What can be done to metaphorically put GINI back in the bottle? There are three sectors that need uplifting. First, Israel’s Arab sector. Here some tectonic shifts have started to occur, with RAAM in the present government pushing hard for policies that provide more resources and fairer policies for its Arab constituents. Second, the ultra-Orthodox (haredi) sector. Here too, but with their leadership outside the government, there are moves afoot on the part of the governing coalition to break the rabbinic stranglehold in key areas so that more haredim can get a better education, be drafted into the army (where many can learn a useful trade or at least later be hired in sensitive civilian jobs), receive high-tech vocational training, and in general become more integrated (not necessarily assimilated) into Israeli society – all trends that will reduce poverty with declining birth rates, just as has occurred to many modernizing Arab-Israelis over the decades.

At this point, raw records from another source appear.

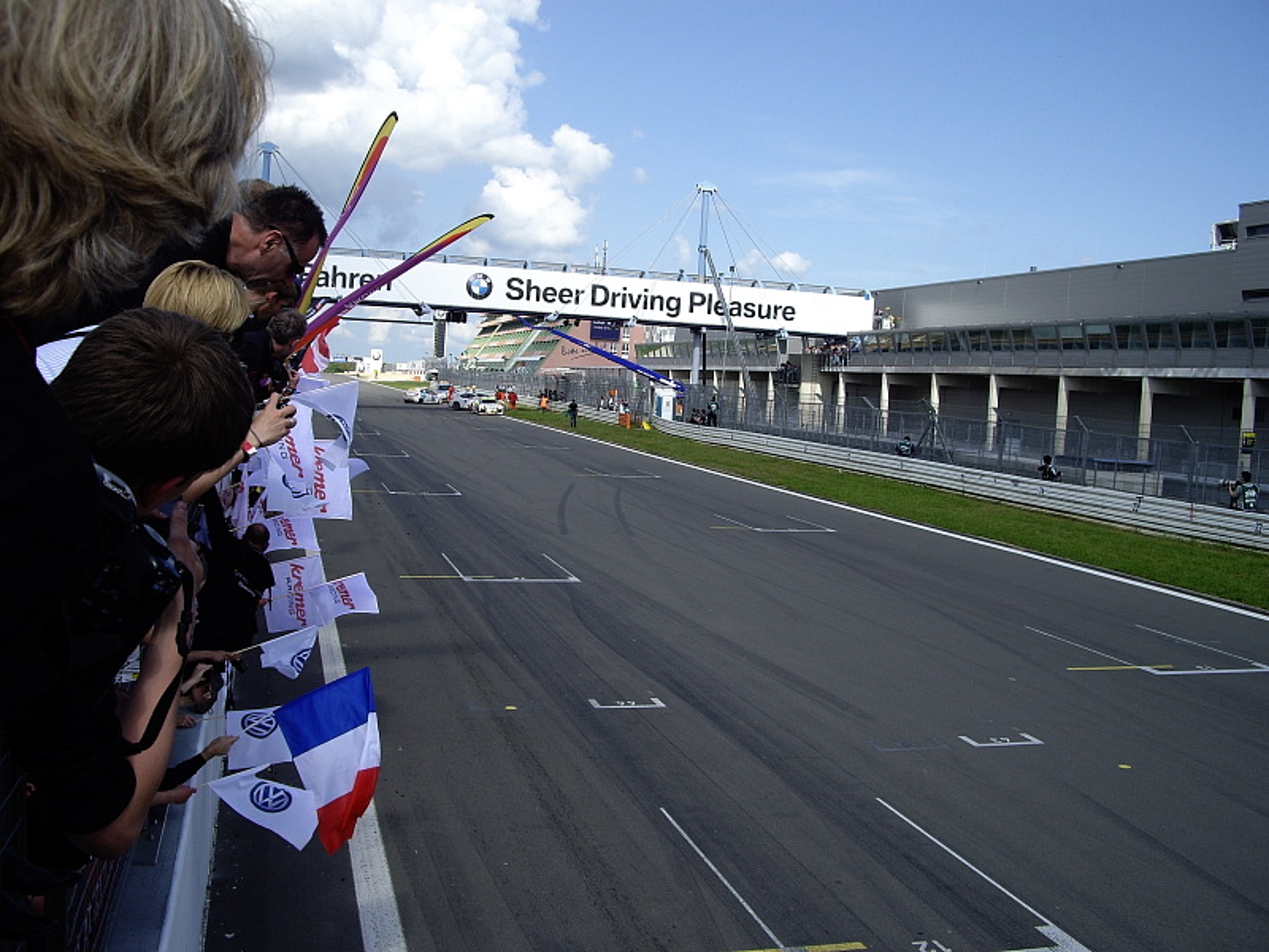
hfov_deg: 49.0
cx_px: 634
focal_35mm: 38
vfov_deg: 37.7
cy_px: 476
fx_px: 1393
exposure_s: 1/250
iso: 50
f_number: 5.6
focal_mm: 7.9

The third sector, though, is the largest and hardest nut to crack: Jewish Israelis of all stripes and ethnicities. To be sure, very few people in Israel are starving to death, homelessness is nothing like the phenomenon in the U.S., and everyone has very good health care, regardless of their economic situation. However, quality education lags seriously in the periphery and poor urban neighborhoods, and with the economy becoming more and more driven by higher-education, those who can’t (or won’t) continue their education after high school are in serious trouble (not just in Israel, of course).
The new government has begun to address some of these issues, especially by raising social service transfer payments (for the handicapped, elderly etc.), and heavily investing in public transportation to help those who can’t afford a car. Nevertheless, it will take a comprehensive policy over many years to raise this third sector to the point where Israel’s GINI begins to seriously lose altitude.
As Dickens once wrote: “It was the best of times, it was the worst of times.” That was the opening line of his masterpiece A Tale of Two Cities. Israel’s tale is not of two cities but of two economies. One hopes that its economic story ends in a much more positive fashion.